With past experiences and knowledge gained in industry, new aerospace engineering faculty member Tom Gielda is confident he has what it takes to add value to the department’s capstone senior design course.
Gielda graduated with a bachelor’s degree in mechanical engineering in 1980 from Michigan State University (MSU), at which time he was commissioned a Second Lieutenant in the U.S. Air Force. After an unfortunate illness, he returned to his studies, receiving a master’s degree in mechanical engineering from MSU in 1984 and a PhD in aeronautical engineering from North Carolina State University in 1987.
The first few years Gielda was in industry, he spent much of his time in research, working with some of the brightest people in the world, including Hans von Ohain, the co-inventor of the jet engine from the University of Dayton, and engineers from McDonnell Douglas Research Laboratories (MDRL).
“It was a great opportunity to work people who had so much influence on the field,” explains Gielda. “I contributed to exciting research in hypersonic aerodynamics and learned a lot from my mentors.”
After five years at MDRL, he moved to Michigan in 1993 and began a career with Ford Motor Company as a staff technical specialist. He was responsible for a variety of tasks associated with testing the functionality of several of Ford’s parts.
Impressed by the skills Gielda had shown, the company promoted him to distinguished technical fellow at its Visteon branch in 2000. In this new role, he became involved in engine vehicle thermodynamics, climate control, and simulation-based design. Gielda also presented several lectures about the automotive industry.
During one of those lectures, he drew the interest of another Fortune 500 company—Whirlpool. In 2004, Gielda was hired as the director of technology for the company and was responsible for the mechanical systems across all Whirlpool products. Gielda’s wealth of experience and knowledge began to multiply as he traveled internationally to the various Whirlpool centers and even helped create a center in Pune, India.

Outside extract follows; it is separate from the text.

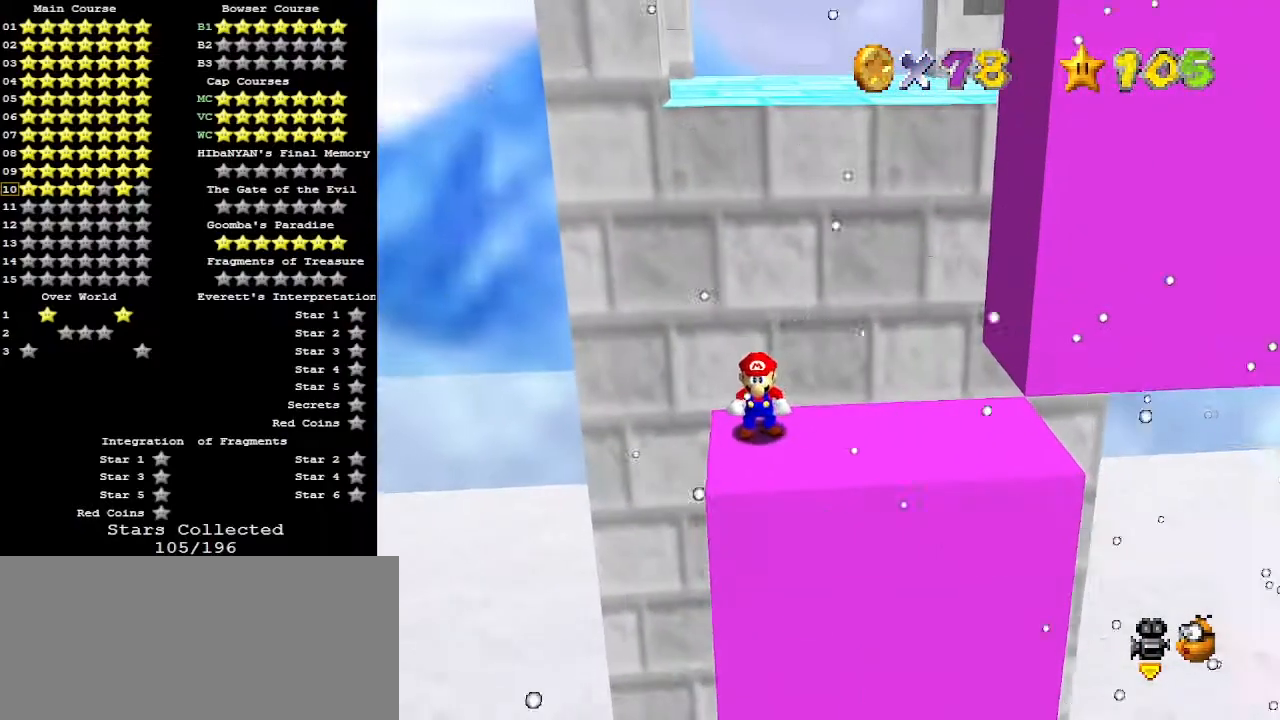
{"buttons": ["A"], "left_stick": "down-right", "events": [[367, "A", "down"], [433, "left_stick", "down-right"]]}
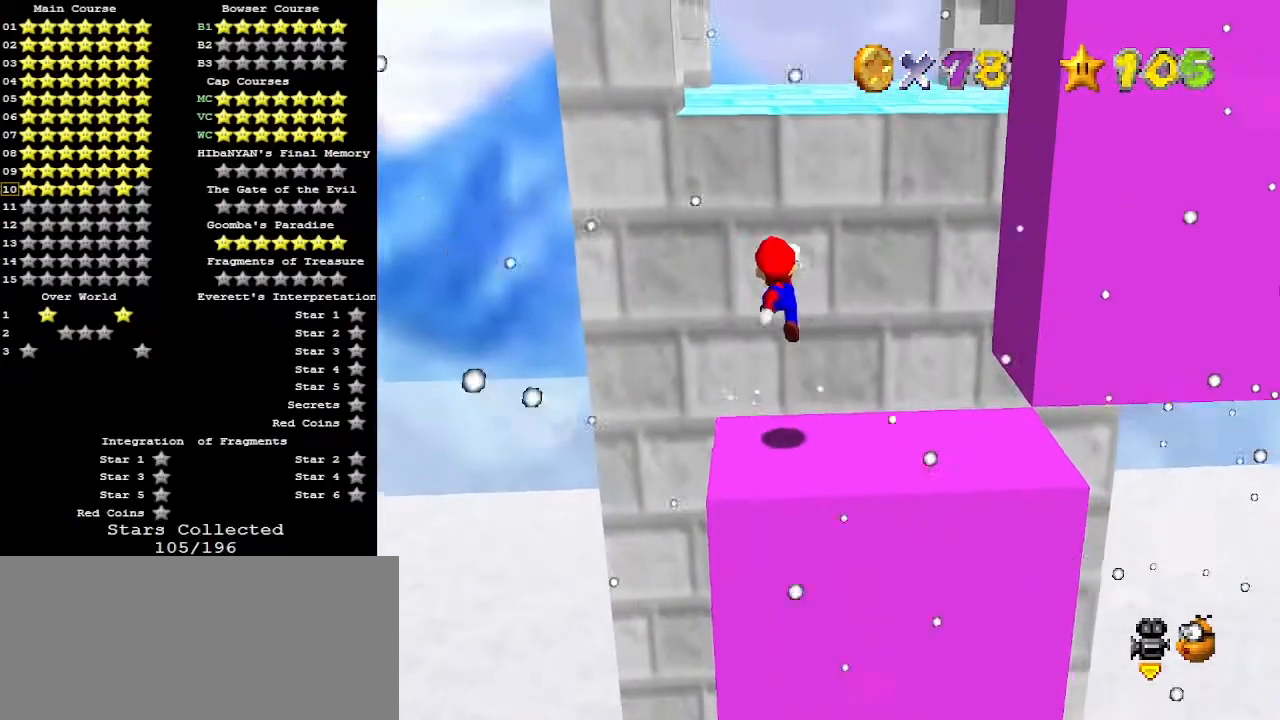
{"buttons": [], "left_stick": "up-right", "events": [[67, "left_stick", "right"], [167, "C_DOWN", "down"], [200, "B", "down"], [267, "C_DOWN", "up"], [333, "A", "up"], [333, "B", "up"], [400, "C_LEFT", "down"], [500, "C_LEFT", "up"], [500, "left_stick", "up-right"]]}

“A lot of great things came out of my work at Whirlpool,” Gielda says. “It was by far the most responsibility I’ve ever had, and although at times it was demanding, I enjoyed the challenge.”
Gielda’s career has made him a valuable asset to the education of young engineers, which is exactly why he accepted the faculty position at Iowa State.
In fact, Gielda already has big plans for the senior design courses he will be teaching, AerE 461 and 462. Students from both Iowa State and North Carolina A&T will collaborate to participate in the Boeing 2040 VTOL design challenge.
The challenge consists of 12 students designing, building, and testing a Medevac (Medical Evacuation) air vehicle.
Gielda hopes the collaboration will give students a sense of what it is like to work with people outside their institutions, preparing them for their careers after graduation.
“During the years of travel I did for Whirlpool, I saw the capabilities coming out of many foreign companies and the outsourcing of engineering tasks,” explains Gielda. “My goal is to give these students an idea of what they need to make an impact in industry to keep these jobs in the U.S.”